→ FRAGMENTO DEL DOCUMENTO:
#####

P.-En el Libro Blanco se constató que el 83% de las mujeres desconoce la prestación social que recibiría su familia en caso de muerte o invalidez de la persona que aporta la mayor parte de los ingresos al hogar (frente al 75,6% de los hombres). ¿A qué cree que se debe esa falta de conocimientos sobre este ámbito?

R.- La mayor parte de las mujeres tenemos un problema emocional con el dinero y hay algunos estudios sobre ello. Alguna vez he dicho en broma que no es una casualidad que los hombres lleven la cartera pegada al corazón y las mujeres en un accesorio colgado del brazo. Por muchas razones, aunque creemos en la independencia económica, todavía no acabamos de comprender que esta consiste, no en ganar dinero, sino en controlar y decidir lo que hacemos con nuestros ingresos y cómo los rentabilizamos en el presente y en el futuro, tanto si estamos solas como si tenemos una familia. Estamos preparadas –hablo en general- para ganarnos la vida y animamos a nuestras hijas en este sentido, pero los hechos demuestran que una cosa es obtener un sueldo y otra enfrentarnos a la distribución de nuestros ingresos de acuerdo con nuestras necesidades. Las nuestras. ¿Qué pasará si enfermo? ¿Qué pasará con mi pensión? ¿Con qué cuento? Un hombre lo hace y no es egoísta, sino responsable, porque hasta ahora de esas respuestas dependía la suerte de su familia. La mujer tiene que ser objetiva en ese sentido y no ponerse una venda en los ojos. ¿Qué pasaría si me separo? Si mi marido/pareja fallece recibiré menos de la mitad de lo que ingresaba mi hogar hasta ahora, ¿con qué cuento yo? ¿Qué protección tendrían mis hijos? ¿Cuál es nuestro nivel de deudas? ¿Con qué las cubriríamos? . Ellos, como decía, no tienen problemas para abordar estos asuntos. Casi el 52% de los hombres intenta consolidar algún ahorro para la jubilación, al margen de la pensión pública, y no siente la necesidad de justificarse. En algún estudio británico leí que, desde muy jóvenes y por poco que ganen, los chicos ahorran más que las chicas, lo que significa que piensan en el futuro, aunque ese futuro sea comprarse una moto, pero adquieren un hábito.

P.- Los mismos estudios revelan que las mujeres se sienten menos capacitadas para tomar las decisiones más adecuadas para planificar el futuro económico de su familia -concretamente el 74,9% de las mujeres se consideran capacitadas para ello frente al 81,8% de los hombres-. ¿A qué cree que se debe esta diferencia y falta de confianza?, ¿qué haría falta para superar esta barrera?

R.- Estereotipos y más estereotipos que hemos interiorizado y seguimos propagando nosotras mismas. De todas formas, esas dudas son las mismas que llevan a las chicas a alejarse de las matemáticas, la informática, etc. Aunque sus resultados sean tan buenos como los de sus compañeros, la idea de que los números son poco femeninos porque las mujeres no tienen mente para ello, suelen pesar tanto que se sienten más torpes y actúan en consecuencia, con lo que pierden los puestos mejor pagados, en lo profesional, pero también quedan en posición frágil en el aspecto privado.

En los últimos tiempos asistimos a críticas durísimas contra mujeres relevantes que al parecer ignoraban los manejos económicos de sus maridos. No entraré en el asunto, pero estoy segura de que no soy la única que tiene amigas o conocidas que tampoco saben gran cosa de lo que se cuece financieramente en su familia. ¿Exceso de confianza en la pareja? ¿Comodidad? ¿Cobardía? Para muchas mujeres hablar de dinero en casa implica enfrentarse a roles, realidades antipáticas… La hora de la verdad llega con un sobresalto judicial –como en estos casos-, pero también ante el divorcio, la viudedad… Tenemos que acostumbrarnos a preguntar, a no quedarnos satisfechos con una respuesta que no comprendamos y eso empieza en la propia escuela.

#####

→ DATOS EXTRAÍDOS:
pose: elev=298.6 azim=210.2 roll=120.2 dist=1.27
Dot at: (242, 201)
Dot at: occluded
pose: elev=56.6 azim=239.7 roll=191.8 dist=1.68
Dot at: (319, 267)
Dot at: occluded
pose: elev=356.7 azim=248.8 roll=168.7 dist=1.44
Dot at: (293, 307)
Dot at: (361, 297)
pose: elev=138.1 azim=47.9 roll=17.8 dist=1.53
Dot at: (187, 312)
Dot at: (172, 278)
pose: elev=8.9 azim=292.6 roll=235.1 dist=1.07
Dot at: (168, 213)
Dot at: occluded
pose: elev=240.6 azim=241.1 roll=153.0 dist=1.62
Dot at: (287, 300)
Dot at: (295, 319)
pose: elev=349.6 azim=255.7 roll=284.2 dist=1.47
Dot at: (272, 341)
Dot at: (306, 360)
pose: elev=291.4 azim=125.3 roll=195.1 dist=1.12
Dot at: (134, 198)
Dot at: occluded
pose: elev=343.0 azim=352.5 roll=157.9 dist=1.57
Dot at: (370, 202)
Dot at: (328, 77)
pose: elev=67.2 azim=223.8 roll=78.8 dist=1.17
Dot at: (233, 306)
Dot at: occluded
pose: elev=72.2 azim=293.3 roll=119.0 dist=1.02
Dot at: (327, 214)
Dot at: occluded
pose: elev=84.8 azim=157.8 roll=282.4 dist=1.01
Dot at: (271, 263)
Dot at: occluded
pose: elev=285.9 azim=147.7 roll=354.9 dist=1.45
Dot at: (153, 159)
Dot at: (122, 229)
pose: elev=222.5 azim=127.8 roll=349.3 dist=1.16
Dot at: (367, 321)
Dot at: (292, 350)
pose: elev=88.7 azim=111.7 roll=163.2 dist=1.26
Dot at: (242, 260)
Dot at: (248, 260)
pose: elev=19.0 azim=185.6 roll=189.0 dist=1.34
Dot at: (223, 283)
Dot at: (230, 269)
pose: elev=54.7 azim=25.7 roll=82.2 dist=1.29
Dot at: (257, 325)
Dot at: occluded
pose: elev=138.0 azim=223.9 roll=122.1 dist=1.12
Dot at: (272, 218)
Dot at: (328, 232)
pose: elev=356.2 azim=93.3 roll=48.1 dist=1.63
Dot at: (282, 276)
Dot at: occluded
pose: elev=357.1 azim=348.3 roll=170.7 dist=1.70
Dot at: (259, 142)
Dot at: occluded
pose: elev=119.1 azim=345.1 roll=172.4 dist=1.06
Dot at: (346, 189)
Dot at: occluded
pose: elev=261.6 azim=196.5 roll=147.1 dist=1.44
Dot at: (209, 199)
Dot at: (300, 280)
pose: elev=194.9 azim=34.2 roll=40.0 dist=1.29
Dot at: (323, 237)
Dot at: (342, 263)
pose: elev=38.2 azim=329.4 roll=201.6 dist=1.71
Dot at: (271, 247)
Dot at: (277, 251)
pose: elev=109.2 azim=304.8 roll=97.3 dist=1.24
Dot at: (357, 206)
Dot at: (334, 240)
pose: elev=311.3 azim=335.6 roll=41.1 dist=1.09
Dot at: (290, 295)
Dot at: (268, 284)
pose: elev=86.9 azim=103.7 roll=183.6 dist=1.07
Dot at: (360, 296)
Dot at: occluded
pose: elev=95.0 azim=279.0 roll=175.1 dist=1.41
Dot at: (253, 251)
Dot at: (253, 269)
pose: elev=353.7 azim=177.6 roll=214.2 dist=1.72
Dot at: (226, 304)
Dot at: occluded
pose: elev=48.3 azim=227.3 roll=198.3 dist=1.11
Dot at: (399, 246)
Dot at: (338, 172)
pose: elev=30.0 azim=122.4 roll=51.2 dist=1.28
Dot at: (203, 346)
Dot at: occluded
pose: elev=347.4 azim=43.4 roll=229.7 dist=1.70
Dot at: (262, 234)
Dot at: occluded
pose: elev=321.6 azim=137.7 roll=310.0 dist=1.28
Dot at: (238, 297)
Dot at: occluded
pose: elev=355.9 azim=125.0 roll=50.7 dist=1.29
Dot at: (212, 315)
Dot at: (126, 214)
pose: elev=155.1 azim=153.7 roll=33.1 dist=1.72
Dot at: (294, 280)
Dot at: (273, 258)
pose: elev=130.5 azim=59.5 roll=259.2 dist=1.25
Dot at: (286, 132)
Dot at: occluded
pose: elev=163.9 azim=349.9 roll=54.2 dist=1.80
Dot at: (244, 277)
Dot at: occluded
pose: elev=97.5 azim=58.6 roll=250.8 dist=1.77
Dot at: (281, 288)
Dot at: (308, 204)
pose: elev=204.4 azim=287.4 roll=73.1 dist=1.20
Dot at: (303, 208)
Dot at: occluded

#####

→ OBJETIVO DEL EJERCICIO:
¿Puedes transcribir literalmente el pasaje de la entrevista que va desde "R.- Estereotipos y más" hasta "el aspecto privado."?

→ SOLUCIÓN DEL EJERCICIO:
R.- Estereotipos y más estereotipos que hemos interiorizado y seguimos propagando nosotras mismas. De todas formas, esas dudas son las mismas que llevan a las chicas a alejarse de las matemáticas, la informática, etc. Aunque sus resultados sean tan buenos como los de sus compañeros, la idea de que los números son poco femeninos porque las mujeres no tienen mente para ello, suelen pesar tanto que se sienten más torpes y actúan en consecuencia, con lo que pierden los puestos mejor pagados, en lo profesional, pero también quedan en posición frágil en el aspecto privado.